**What you will do**
What you return has to match the listing below line for line.

**Source information**
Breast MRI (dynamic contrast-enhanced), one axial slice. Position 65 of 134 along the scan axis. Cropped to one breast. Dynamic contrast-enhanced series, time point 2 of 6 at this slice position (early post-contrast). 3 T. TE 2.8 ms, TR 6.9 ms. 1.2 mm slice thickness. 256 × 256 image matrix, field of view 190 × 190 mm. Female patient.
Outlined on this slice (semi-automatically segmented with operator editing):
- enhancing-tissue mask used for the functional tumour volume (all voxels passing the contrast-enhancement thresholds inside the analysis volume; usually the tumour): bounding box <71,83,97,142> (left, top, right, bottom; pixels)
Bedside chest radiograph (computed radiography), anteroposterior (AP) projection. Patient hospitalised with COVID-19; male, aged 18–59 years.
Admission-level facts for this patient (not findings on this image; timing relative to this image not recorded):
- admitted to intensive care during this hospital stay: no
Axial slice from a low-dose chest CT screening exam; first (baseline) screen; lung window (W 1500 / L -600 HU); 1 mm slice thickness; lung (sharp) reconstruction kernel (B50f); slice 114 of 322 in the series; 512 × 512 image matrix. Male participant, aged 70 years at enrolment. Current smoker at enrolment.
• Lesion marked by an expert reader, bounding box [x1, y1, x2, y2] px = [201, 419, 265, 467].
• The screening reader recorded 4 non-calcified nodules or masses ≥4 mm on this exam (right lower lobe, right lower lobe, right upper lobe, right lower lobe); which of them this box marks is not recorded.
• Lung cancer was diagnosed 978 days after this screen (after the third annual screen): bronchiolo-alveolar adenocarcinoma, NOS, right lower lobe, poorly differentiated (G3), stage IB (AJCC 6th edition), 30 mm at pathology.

**Exercise solution**
Breast MRI (dynamic contrast-enhanced), one axial slice. Position 65 of 134 along the scan axis. Cropped to one breast. Dynamic contrast-enhanced series, time point 2 of 6 at this slice position (early post-contrast). 3 T. TE 2.8 ms, TR 6.9 ms. 1.2 mm slice thickness. 256 × 256 image matrix, field of view 190 × 190 mm. Female patient.
Outlined on this slice (semi-automatically segmented with operator editing):
- enhancing-tissue mask used for the functional tumour volume (all voxels passing the contrast-enhancement thresholds inside the analysis volume; usually the tumour): bounding box <71,83,97,142> (left, top, right, bottom; pixels)
Bedside chest radiograph (computed radiography), anteroposterior (AP) projection. Patient hospitalised with COVID-19; male, aged 18–59 years.
Admission-level facts for this patient (not findings on this image; timing relative to this image not recorded):
- admitted to intensive care during this hospital stay: no
Axial slice from a low-dose chest CT screening exam; first (baseline) screen; lung window (W 1500 / L -600 HU); 1 mm slice thickness; lung (sharp) reconstruction kernel (B50f); slice 114 of 322 in the series; 512 × 512 image matrix. Male participant, aged 70 years at enrolment. Current smoker at enrolment.
• Lesion marked by an expert reader, bounding box [x1, y1, x2, y2] px = [201, 419, 265, 467].
• The screening reader recorded 4 non-calcified nodules or masses ≥4 mm on this exam (right lower lobe, right lower lobe, right upper lobe, right lower lobe); which of them this box marks is not recorded.
• Lung cancer was diagnosed 978 days after this screen (after the third annual screen): bronchiolo-alveolar adenocarcinoma, NOS, right lower lobe, poorly differentiated (G3), stage IB (AJCC 6th edition), 30 mm at pathology.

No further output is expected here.